Berikut beberapa penjelasan mengenai gerakan senam lantai:

Sikap Lilin

Pergerakan posisi candle diawali dengan posisi tidur terlentang kemudian mengangkat kedua kaki lurus ke atas (bersama). Pada gerakan candle sikap, pinggang ditopang oleh kedua tangan, kemudian bahu tetap di lantai. Posisi lilin sebaiknya bertumpu pada punggung atas dan siku serta tangan menopang pinggul.

Pada gerakan sikap lilin, kekuatan otot perut berfungsi sebagai pengangkat kaki. Selain itu, kelenturan otot pinggang, punggung, dan leher memudahkan kedua tangan menopang pinggang. Tujuan dari gerakan postur lilin adalah untuk melatih keseimbangan dan ketenangan.
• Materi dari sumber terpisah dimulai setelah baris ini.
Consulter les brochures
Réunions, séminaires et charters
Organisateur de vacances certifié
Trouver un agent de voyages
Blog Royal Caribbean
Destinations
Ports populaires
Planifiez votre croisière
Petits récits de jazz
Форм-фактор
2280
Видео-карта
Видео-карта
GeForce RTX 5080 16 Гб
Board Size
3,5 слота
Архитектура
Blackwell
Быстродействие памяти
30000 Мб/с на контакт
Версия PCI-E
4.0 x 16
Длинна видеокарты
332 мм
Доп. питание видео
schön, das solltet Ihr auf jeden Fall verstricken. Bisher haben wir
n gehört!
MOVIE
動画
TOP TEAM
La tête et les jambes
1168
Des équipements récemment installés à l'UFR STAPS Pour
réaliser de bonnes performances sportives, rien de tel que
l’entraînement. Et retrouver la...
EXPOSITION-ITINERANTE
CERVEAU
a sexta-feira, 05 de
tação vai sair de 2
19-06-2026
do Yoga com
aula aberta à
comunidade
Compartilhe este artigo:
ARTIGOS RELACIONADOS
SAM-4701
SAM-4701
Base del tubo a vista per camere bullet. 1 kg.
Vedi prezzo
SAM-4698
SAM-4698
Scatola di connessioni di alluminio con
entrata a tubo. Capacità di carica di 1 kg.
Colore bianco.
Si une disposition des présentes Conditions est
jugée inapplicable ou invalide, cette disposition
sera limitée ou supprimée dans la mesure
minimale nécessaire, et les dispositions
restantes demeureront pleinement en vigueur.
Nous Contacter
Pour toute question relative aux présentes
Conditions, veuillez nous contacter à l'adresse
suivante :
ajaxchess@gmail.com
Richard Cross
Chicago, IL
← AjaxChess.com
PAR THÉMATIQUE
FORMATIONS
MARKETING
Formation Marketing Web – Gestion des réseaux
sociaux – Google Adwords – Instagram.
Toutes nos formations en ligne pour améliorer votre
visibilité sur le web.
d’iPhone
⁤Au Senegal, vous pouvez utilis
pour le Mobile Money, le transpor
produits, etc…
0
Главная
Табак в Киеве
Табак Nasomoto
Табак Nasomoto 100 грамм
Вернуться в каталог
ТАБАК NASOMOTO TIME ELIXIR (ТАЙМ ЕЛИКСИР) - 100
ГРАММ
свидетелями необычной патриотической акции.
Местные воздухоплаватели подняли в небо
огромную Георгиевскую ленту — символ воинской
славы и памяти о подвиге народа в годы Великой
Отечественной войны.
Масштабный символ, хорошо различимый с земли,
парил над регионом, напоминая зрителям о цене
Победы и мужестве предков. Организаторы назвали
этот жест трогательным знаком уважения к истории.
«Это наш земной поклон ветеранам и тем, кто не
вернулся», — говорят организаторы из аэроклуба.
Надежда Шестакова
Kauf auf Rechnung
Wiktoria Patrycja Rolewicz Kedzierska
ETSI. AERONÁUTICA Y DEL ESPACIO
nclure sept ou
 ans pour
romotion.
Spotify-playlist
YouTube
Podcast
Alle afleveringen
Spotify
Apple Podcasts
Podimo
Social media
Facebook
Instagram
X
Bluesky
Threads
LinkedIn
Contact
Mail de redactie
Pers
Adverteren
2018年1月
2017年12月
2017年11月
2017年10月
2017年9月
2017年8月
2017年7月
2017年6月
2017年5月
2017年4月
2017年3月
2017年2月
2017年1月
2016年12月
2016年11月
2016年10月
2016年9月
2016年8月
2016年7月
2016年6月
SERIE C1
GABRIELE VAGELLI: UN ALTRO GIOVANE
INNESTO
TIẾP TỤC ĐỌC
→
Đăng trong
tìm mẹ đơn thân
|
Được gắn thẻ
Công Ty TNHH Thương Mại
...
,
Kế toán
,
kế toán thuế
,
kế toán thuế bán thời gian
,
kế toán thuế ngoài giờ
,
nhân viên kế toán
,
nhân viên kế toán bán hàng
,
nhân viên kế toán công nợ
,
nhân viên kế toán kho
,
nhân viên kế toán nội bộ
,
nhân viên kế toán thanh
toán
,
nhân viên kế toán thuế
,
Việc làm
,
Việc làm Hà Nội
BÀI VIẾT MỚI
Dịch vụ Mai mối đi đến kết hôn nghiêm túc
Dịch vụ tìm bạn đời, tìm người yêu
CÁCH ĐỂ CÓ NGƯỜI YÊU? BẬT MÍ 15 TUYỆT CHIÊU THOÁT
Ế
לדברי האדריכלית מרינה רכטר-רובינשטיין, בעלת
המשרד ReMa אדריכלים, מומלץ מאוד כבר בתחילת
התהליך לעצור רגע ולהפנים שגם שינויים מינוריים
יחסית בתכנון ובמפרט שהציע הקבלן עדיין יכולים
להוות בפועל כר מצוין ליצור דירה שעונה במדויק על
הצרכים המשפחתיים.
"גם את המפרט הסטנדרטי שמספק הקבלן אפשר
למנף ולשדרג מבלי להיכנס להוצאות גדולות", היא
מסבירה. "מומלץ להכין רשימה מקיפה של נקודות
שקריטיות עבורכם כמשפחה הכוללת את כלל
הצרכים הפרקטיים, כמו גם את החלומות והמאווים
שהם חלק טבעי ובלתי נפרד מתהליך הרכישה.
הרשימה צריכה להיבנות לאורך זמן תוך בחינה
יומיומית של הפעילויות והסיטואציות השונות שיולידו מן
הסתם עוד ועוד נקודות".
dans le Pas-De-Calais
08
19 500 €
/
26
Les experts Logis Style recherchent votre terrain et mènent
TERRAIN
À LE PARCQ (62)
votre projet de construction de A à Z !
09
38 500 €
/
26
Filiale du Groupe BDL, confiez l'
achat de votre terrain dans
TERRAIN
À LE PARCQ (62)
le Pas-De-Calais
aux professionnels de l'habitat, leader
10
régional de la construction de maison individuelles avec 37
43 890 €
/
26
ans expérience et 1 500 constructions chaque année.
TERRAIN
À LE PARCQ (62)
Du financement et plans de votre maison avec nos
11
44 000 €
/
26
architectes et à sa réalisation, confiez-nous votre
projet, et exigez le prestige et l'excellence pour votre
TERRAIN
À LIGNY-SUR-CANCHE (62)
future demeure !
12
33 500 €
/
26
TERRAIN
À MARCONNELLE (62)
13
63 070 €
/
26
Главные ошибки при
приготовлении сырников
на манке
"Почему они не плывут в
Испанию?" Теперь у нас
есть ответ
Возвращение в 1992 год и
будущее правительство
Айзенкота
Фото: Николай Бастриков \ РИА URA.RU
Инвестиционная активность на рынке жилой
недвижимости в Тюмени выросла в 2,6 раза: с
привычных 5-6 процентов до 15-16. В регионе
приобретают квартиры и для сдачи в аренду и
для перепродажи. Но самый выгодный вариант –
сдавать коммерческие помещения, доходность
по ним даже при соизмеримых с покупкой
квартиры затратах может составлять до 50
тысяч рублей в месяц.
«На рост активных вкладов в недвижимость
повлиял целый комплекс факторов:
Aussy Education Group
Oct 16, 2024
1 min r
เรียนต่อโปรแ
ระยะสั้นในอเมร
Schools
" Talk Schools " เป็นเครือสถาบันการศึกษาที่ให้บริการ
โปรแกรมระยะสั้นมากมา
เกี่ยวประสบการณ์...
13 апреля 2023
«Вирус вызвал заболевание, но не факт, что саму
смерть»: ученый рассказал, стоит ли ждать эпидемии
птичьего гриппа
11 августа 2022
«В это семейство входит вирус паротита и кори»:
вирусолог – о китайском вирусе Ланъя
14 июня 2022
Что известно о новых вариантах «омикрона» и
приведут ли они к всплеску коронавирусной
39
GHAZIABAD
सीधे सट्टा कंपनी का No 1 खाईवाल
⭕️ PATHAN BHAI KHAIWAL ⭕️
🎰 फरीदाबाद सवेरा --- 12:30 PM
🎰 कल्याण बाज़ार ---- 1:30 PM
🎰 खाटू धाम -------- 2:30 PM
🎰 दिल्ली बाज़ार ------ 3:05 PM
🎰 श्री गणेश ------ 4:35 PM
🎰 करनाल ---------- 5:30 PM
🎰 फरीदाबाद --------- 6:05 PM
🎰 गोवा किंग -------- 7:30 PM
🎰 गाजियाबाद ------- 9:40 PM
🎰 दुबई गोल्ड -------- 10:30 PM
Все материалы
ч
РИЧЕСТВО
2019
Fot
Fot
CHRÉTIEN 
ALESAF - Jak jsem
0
Latihan candle position untuk pemula bisa dilakukan dengan bantuan teman untuk menopang pinggul agar tidak terjatuh, kemudian teman memegang bagian atas kaki agar kaki dapat lurus dan berdekatan. Selanjutnya, bantuan bisa dilepaskan.

Gulung ke Depan

Berguling ke depan atau roll ke depan merupakan suatu gerakan berguling ke depan dengan rangkaian gerak yang dimulai dari tengkuk, punggung, pinggang, dan panggul bagian belakang. Cara melakukan gerakan berguling ke depan sebagai berikut.

  • Pertama, jongkok dan satukan kedua kaki Anda.
  • Selanjutnya, dekatkan lutut ke dada dan kedua tangan di depan.
  • Kemudian, bergulinglah ke depan dan saat panggul menyentuh matras, pegang tulang kering untuk mengambil posisi jongkok.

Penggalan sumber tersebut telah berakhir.